**Work item**. Copy the text from the material with every "В корзину" changed to "Купить" and nothing else altered. Leave out the pictures.

**Data shown**.
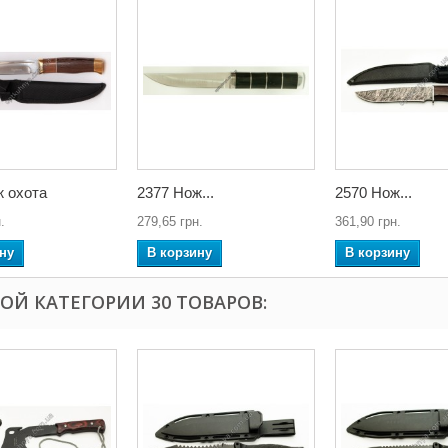
ж охота
2377 Нож...
2570 Нож...
.
279,65 грн.
361,90 грн.
ну
В корзину
В корзину
ТОЙ КАТЕГОРИИ 30 ТОВАРОВ:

**Exercise response**.
ж охота
2377 Нож...
2570 Нож...
.
279,65 грн.
361,90 грн.
ну
Купить
Купить
ТОЙ КАТЕГОРИИ 30 ТОВАРОВ:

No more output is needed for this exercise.